Prove di apoteosi per la formazione di Mancini, che vincerà lo scudetto con cinque giornate d’anticipo e il record di punti (97) nei tornei a venti squadre. “Quanto sei bella Roma”. Più che una rivincita, un capolavoro. Di gioco.
Il 19 agosto 2007 De Rossi pennellò il rigore dell’1-0, la squadra offrì una performance di organizzazione collettiva efficiente e spettacolare, esibita anche nei mesi successivi attraverso la conquista del “Bernabeu” in Champions League, la vittoria della coppa Italia e dall’essere giunti a mezz’ora dallo scudetto con Brighi e Giuly alternative principali ai titolari mentre l’Inter, nel frattempo, si permetteva di lasciare in panchina Cambiasso, Figo, Cruz e Crespo.
Una competizione dunque aperitivo per una stagione frizzante.
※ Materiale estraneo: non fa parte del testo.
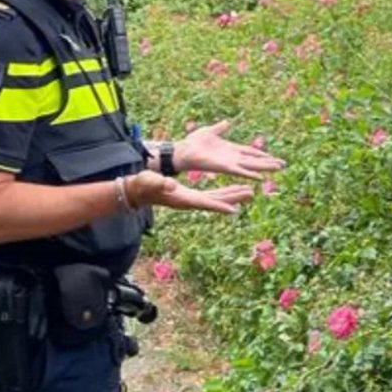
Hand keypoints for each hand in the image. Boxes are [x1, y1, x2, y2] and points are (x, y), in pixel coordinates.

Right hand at [128, 170, 254, 214]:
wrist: (140, 190)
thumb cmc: (144, 185)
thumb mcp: (151, 182)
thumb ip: (161, 183)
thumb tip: (171, 184)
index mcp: (183, 199)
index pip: (204, 203)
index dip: (219, 205)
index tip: (234, 209)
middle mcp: (191, 202)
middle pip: (216, 201)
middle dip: (233, 198)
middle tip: (251, 194)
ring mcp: (192, 200)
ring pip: (217, 199)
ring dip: (232, 196)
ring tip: (249, 192)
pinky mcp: (192, 196)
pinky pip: (212, 196)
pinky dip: (223, 194)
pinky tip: (234, 192)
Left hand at [176, 120, 285, 180]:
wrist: (183, 151)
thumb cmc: (193, 143)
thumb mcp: (210, 131)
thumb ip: (220, 128)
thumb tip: (227, 122)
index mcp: (230, 149)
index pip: (250, 153)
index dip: (262, 155)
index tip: (273, 157)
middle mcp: (232, 158)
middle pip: (254, 160)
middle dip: (268, 162)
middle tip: (283, 164)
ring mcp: (229, 163)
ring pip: (251, 166)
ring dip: (264, 167)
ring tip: (278, 168)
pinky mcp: (224, 167)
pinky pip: (239, 171)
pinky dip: (249, 174)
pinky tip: (260, 177)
L’importante è non esagerare con le bollicine, pensiero certo non condiviso da Gigi Maifredi, rappresentante di champagne prima che allenatore. Nel ’90 tentò di applicare la filosofia Moët&Chandon alla Juventus, ma i giocatori erano poco abituati e la sbornia fu colossale: 1-5 in casa del Napoli di Maradona.
Addirittura ancor più drammatici i postumi: a maggio, nessun trofeo e bianconeri fuori dalle coppe europee dopo ventotto anni. Ieri si è consumata la rivincita, ma si auspicava uno spettacolo dallo spirito decisamente più olimpico, che avrebbe omaggiato a dovere venticinque anni di storia.
Un traguardo che rimane comunque meritevole del brindisi: cin-cin, Supercoppa Italiana.